_Consignes de la tâche:_
Réécrivez sous forme de liste le paragraphe de l'extrait sur Fret SNCF qui commence par « Pour rappel, entre 2007 et 2019 », en conservant ses faits principaux.

_Extrait à lire:_

◆ ◆ ◆ ◆

« J’ai toujours été opposé à cette discontinuité« , a affirmé Jean-Baptiste Djebbari , le 14 septembre lors de son audition devant la commission d’enquête parlementaire sur la libéralisation du fret ferroviaire. L’ancien ministre délégué aux Transports juge qu’en formant une plainte pour aides publiques illégales devant la Commission européenne, les entreprises plaignantes (ECR, filiale de la Deutsche Bahn, notamment, elle-même sous le coup d’une enquête) ont agi par « opportunisme » afin de « mettre sous pression le groupe SNCF, et Fret SNCF en particulier ».
Pour rappel, entre 2007 et 2019, Fret SNCF a reçu des aides d’Etat d’un montant total de 5,3 milliards d’euros. Et pour éviter le remboursement qui pourrait être demandé par Bruxelles à l’entreprise (et qui aboutirait à sa dissolution), le gouvernement a préféré l’option du « plan de discontinuité » économique prévue par les règles européennes visant à faire disparaître Fret SNCF (et sa dette) avant de relancer deux nouvelles entités à l’activité réduite, l’une dédiée à l’exploitation, l’autre chargée de la maintenance.

◆ ◆ ◆ ◆

_Matériel recueilli:_
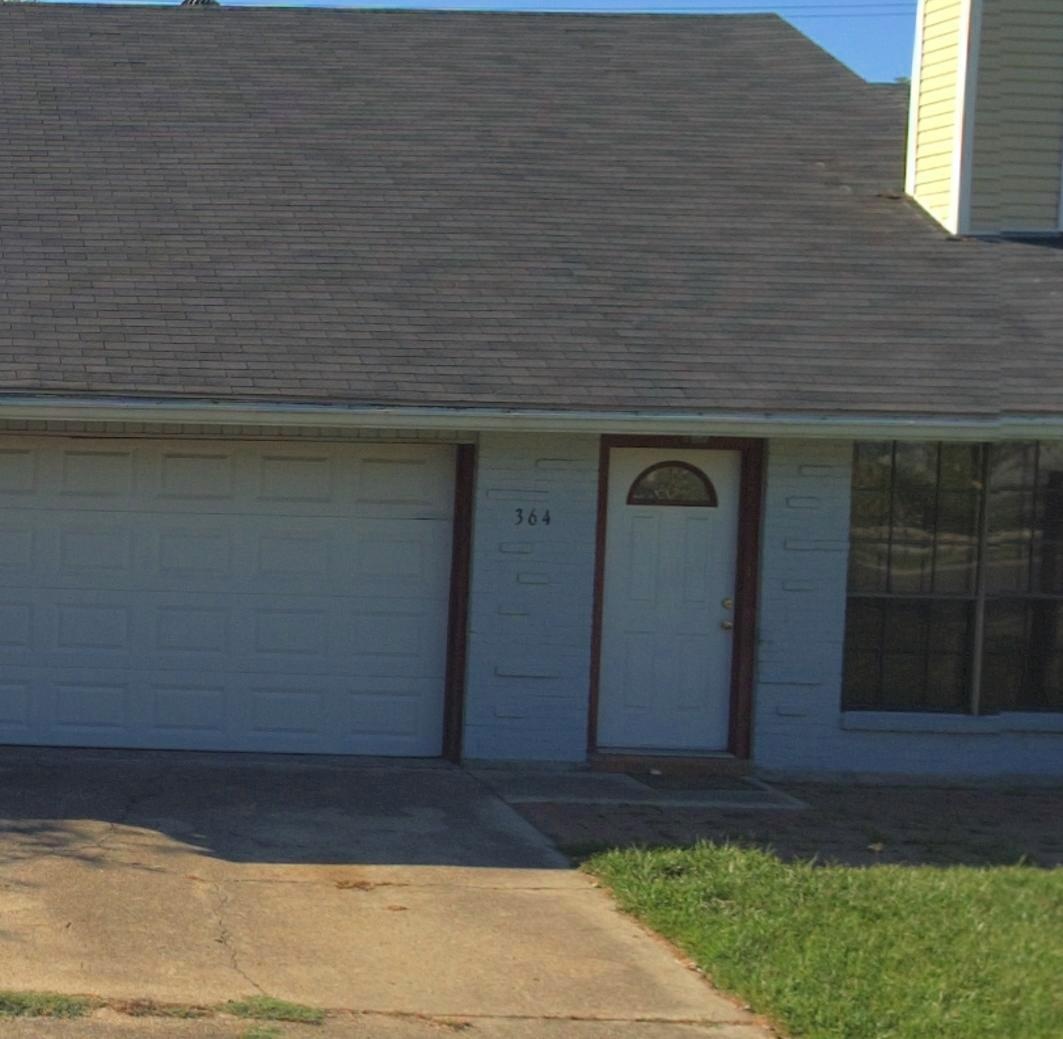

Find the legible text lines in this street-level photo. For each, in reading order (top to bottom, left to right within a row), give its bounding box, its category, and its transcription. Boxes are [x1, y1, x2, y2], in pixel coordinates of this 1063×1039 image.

[513, 507, 552, 527] StreetNumber: 364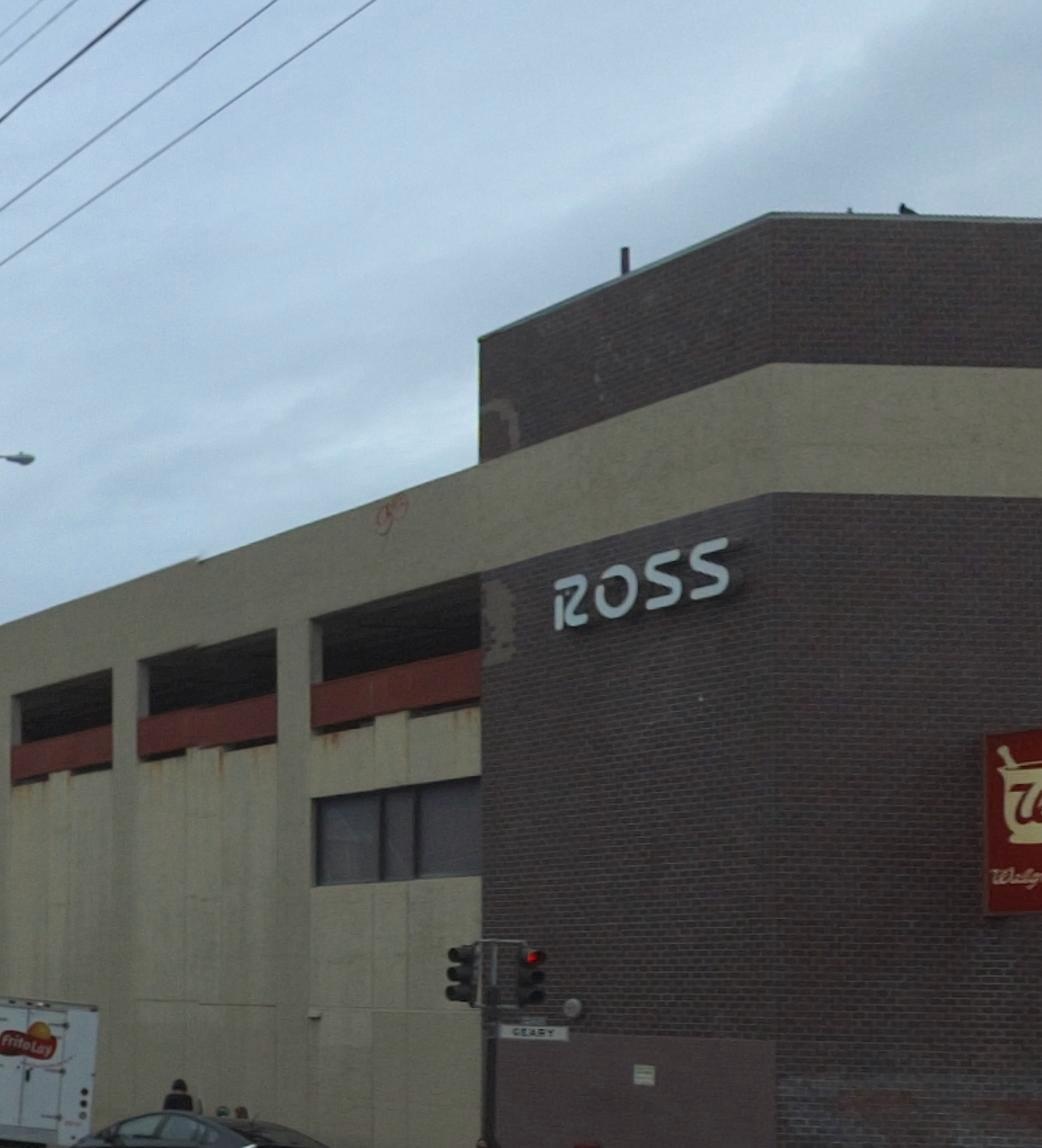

◆ ◆ ◆ ◆

_Résultat complet:_
- Entre 2007 et 2019, Fret SNCF a reçu 5,3 milliards d'euros d'aides d'État.
- Bruxelles pourrait exiger le remboursement de ces aides, ce qui entraînerait la dissolution de l'entreprise.
- Pour l'éviter, le gouvernement a choisi le « plan de discontinuité » économique prévu par les règles européennes.
- Ce plan fait disparaître Fret SNCF et sa dette.
- Deux nouvelles entités à l'activité réduite sont ensuite lancées : l'une pour l'exploitation, l'autre pour la maintenance.